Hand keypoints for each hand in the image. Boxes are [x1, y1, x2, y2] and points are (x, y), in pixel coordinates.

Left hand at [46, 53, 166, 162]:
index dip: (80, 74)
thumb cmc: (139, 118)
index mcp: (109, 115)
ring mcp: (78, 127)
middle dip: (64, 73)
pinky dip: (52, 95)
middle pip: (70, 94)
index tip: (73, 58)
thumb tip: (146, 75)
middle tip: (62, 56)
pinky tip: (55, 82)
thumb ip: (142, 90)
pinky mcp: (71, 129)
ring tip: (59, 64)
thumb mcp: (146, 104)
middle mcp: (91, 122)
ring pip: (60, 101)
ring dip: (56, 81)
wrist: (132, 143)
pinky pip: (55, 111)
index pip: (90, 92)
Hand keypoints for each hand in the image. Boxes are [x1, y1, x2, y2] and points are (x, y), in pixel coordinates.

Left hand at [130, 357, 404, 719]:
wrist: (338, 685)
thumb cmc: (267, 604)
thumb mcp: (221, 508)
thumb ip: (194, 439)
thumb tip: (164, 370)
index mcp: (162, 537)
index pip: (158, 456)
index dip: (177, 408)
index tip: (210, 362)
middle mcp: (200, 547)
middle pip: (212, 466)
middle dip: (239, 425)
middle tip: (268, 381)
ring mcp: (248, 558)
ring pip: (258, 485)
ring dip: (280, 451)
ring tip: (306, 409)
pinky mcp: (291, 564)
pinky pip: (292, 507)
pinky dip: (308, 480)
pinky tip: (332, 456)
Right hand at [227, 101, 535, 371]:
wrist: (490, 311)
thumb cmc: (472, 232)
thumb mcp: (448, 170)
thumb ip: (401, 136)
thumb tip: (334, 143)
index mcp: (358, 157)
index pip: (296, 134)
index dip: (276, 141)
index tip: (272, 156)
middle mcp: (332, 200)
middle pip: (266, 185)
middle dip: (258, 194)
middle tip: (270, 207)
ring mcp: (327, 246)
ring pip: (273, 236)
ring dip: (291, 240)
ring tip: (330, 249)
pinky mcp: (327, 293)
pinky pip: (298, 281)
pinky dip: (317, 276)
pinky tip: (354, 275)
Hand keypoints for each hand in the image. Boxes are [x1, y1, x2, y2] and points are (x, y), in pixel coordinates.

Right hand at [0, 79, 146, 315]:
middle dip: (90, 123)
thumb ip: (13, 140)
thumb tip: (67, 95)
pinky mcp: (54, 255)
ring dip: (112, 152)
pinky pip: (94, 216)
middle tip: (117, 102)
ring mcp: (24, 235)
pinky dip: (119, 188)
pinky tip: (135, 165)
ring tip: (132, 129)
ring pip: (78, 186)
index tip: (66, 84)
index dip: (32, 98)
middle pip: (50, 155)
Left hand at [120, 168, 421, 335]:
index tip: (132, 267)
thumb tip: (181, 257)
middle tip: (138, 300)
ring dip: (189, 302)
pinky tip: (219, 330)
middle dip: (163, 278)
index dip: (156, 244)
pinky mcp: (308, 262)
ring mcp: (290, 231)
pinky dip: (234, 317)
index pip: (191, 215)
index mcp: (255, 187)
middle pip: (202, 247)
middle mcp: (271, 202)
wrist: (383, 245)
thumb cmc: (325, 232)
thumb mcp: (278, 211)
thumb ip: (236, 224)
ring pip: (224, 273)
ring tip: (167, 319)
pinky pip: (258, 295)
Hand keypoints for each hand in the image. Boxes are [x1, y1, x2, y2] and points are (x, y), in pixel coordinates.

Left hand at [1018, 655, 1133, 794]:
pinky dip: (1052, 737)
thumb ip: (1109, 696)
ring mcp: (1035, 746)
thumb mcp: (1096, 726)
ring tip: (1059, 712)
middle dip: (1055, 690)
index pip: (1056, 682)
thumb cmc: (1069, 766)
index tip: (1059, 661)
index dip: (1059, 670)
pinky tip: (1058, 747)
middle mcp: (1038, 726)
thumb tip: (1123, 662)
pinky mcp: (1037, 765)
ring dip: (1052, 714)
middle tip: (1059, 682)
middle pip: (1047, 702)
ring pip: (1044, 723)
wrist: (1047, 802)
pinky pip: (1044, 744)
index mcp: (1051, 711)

---

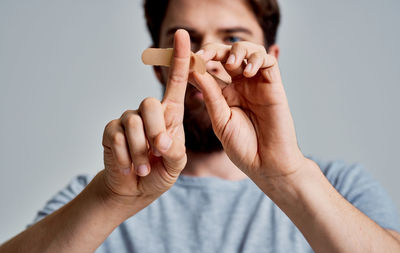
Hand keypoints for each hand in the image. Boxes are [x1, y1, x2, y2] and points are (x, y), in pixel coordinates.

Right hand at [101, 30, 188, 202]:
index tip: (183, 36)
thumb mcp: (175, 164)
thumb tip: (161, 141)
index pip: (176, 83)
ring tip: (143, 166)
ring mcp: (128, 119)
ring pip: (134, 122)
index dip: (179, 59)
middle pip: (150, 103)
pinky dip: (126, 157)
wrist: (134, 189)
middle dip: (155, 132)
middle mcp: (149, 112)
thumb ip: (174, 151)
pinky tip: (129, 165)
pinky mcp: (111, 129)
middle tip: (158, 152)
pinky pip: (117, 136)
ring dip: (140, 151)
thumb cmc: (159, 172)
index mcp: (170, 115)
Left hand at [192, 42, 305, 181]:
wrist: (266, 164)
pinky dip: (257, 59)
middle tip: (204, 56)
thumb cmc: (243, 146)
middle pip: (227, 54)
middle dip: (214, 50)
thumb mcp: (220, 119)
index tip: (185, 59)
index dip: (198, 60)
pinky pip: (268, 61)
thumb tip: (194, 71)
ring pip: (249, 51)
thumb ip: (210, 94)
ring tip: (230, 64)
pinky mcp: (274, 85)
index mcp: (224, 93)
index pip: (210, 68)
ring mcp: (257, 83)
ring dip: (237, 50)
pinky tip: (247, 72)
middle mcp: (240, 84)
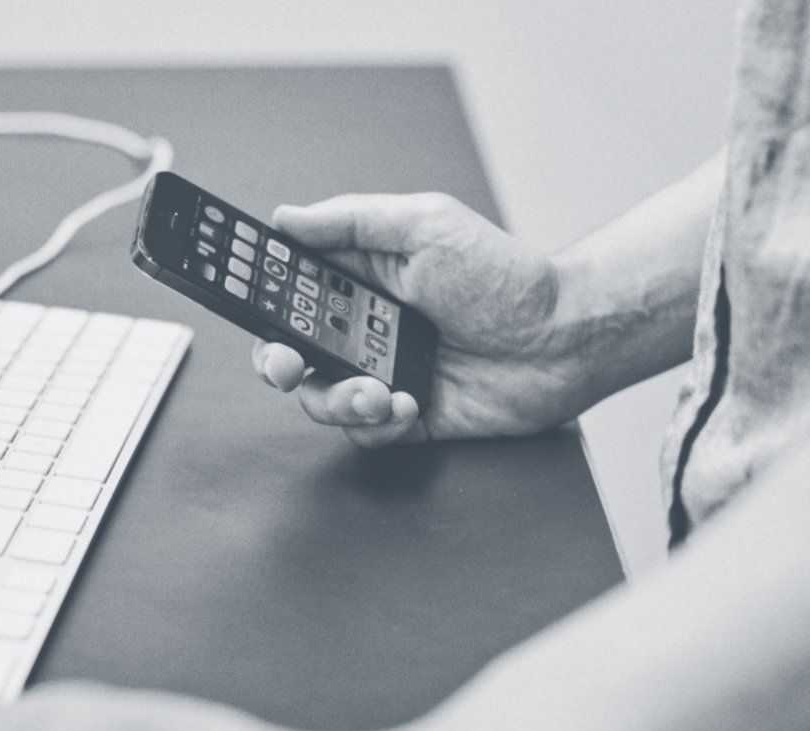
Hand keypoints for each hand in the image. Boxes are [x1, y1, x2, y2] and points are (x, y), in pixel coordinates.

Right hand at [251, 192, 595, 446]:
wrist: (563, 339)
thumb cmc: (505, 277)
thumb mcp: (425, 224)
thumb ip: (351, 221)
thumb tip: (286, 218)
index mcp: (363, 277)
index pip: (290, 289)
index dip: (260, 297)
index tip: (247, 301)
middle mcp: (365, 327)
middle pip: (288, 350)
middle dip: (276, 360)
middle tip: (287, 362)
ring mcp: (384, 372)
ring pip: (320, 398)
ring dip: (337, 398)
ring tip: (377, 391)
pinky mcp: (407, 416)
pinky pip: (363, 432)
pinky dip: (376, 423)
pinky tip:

---

## [WHAT YOU NEED TO DO]
Where a line of the records above holds the word "wrist", copy that line.

## [RESPONSE FOR THIS EXERCISE]
wrist: (132, 143)
wrist: (338, 685)
wrist: (490, 311)
wrist: (383, 245)
wrist: (1047, 802)
wrist: (134, 189)
wrist: (266, 164)
wrist: (563, 339)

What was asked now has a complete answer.